TEXT PASSAGE section start
Coral reefs are fragile ecosystems and  are very sensitive to any changes. Coral reefs and other coral systems are some of the most diverse ecosystems in the world. They are home to about 25% of all marine life! The type of animals that live in reefs include sponges, sea slugs, oysters, clams, crabs, shrimp, sea worms, starfish, sea urchins, jellyfish, sea anemones, sea turtles, and many species of fish.

Coral Reef


When you visit the reef:

Do’s and Don’ts When Enjoying the Beauty of Coral Reefs

The only way to guarantee that our coral reefs, seagrass beds, and mangroves continue to offer the valuable and unique environmental functions, for which we rely on them is to develop a new attitude in our relationship with these resources. We must follow a very strict code of conduct to protect our marine habitats from the possible impacts of recreational activities.

DO NOT TOUCH CORALS! The coral skeleton, even though it looks hard, is really very fragile. Even though the hard stony portion of the coral feels like a rock because it contains calcium carbonate, it is still a living organism and the health of the polyps is essential for coral growth and reef building. Divers and snorkelers who are not cautious around the reef may also damage the corals. Elkhorn coral branches are very fragile and may be easily broken by a flipper, or by accidental hand strokes. Branching species like elkhorn and staghorn coral break very easily. When you dive or snorkel, learn to balance your body. Never hang onto a coral branch or stop to rest holding onto a living “rock.

DO NOT WALK ON CORALS! Walking on the shallow reef platform destroys small corals, such as finger coral. Also, there are other animals, such as worms and snails, that live among the coral rubble which also get crushed by your walking.

DO NOT TAKE LIVE ANIMALS FROM THE REEF! When a piece of “live rock” is removed from the reef, it can affect many organisms, not just the piece of coral. If a piece of dead coral is turned over, it should be placed back in the same position in which it was originally found. Some animals live under the rocks and are adapted to a different light level. It is illegal to remove both live and dead coral and many reef species in the U.S. Caribbean.
TEXT PASSAGE section end
ENTRIES SHOWN section start
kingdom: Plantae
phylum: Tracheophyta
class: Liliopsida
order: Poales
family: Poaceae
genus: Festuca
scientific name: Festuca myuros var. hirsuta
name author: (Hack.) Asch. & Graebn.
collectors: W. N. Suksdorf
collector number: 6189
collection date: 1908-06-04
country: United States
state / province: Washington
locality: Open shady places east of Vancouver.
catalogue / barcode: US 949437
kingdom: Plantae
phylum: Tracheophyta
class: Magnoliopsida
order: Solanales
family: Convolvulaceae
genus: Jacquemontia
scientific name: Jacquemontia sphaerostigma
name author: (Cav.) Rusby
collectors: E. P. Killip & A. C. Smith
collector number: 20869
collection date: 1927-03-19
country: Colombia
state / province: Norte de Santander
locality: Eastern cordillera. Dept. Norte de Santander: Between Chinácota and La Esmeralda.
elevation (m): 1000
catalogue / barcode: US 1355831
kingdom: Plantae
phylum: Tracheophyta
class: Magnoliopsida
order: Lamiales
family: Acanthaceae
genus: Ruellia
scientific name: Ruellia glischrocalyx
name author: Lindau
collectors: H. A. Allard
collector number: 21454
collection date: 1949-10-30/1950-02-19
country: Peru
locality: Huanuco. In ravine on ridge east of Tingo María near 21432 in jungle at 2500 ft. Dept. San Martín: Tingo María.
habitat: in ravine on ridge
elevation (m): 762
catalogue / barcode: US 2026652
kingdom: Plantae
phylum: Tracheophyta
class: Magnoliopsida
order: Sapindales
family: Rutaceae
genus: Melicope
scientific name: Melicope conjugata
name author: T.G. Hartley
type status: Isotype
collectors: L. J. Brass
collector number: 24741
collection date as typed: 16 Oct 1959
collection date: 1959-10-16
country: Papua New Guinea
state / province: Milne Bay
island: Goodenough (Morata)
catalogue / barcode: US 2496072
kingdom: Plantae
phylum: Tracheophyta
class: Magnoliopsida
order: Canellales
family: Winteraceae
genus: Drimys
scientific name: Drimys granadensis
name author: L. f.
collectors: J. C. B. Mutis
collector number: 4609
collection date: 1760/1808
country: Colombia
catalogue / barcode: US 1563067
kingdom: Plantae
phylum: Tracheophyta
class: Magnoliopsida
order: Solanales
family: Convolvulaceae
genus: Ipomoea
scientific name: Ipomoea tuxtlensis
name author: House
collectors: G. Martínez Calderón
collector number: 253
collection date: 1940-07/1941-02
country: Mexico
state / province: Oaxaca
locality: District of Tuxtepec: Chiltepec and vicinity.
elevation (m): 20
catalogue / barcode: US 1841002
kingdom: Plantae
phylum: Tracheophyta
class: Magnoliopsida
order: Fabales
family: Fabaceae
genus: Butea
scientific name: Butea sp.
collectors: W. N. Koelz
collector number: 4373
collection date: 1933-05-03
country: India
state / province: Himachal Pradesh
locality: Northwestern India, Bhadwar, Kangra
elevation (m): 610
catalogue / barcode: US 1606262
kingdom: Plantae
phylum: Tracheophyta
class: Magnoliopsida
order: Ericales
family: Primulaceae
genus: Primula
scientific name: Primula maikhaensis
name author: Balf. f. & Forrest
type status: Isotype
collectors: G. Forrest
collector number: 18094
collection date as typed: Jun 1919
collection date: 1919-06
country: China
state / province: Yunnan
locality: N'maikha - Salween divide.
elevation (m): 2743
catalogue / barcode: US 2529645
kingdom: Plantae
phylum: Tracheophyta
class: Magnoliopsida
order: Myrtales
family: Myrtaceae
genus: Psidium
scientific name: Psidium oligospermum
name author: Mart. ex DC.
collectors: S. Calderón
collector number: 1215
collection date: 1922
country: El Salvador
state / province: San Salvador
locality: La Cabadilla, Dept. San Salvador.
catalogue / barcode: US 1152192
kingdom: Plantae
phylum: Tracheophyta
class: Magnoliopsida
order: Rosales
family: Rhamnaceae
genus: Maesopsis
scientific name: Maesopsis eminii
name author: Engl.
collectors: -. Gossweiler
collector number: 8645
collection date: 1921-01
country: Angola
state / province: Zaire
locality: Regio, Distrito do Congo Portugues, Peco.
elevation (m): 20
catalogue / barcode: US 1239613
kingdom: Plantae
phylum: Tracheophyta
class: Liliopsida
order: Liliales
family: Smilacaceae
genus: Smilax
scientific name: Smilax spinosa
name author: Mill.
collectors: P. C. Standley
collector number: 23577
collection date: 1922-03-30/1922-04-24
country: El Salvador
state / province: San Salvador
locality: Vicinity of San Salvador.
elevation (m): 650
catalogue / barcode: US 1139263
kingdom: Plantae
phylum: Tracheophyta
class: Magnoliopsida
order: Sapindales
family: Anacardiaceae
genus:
ENTRIES SHOWN section end
WHAT THIS EXERCISE ASKS
a - According to the coral reef passage, why should a piece of dead coral that has been turned over be put back in its original position?
b - Carry on writing the coral reef passage from its last sentence.

ANSWERS BY ITEM
a - Some animals live under the rocks and are adapted to a different light level. Returning the piece to the same position keeps those animals in the conditions they are suited to.

b -
AVOID DISTURBING THE REEF HABITAT! The coral reef is like a huge, complex building with many different floors, walls, and frames. The big difference being that it is all alive! Any movement or action that changes the habitat like removing predators causes trouble. Boat usage in shallows also damages seagrass. Clearing of mangroves to allow boat access or provide shade for bathers has a larger scale effects on the marine ecosystem. Removing areas of mangrove forest and seagrass beds destroys important habitat for the young of many reef organisms such as lobster and mutton snappers.

DO NOT ANCHOR IN REEF AREAS! Tie your boat to a mooring buoy away from the reef or anchor in areas of sandy bottom. Anchors and groundings can cause heavy damage to seagrass beds and corals in the reef. Every time that an anchor is thrown overboard and lands on top of a coral head, breakage of the coral exposes it to the growth of filamentous algae, bacteria, and other organisms that can kill the polyps.

Broken corals and dead grasses are irreplaceable.

THE OCEAN IS NOT A TRASH CAN! Do not dispose of garbage or chemicals in the water. Dumping of trash, oil and wastewater in the ocean is prohibited in the U.S. Caribbean.


Caribbean Marine Etiquette – Public Service Announcement

Visit our marine environment, enjoy it and protect it!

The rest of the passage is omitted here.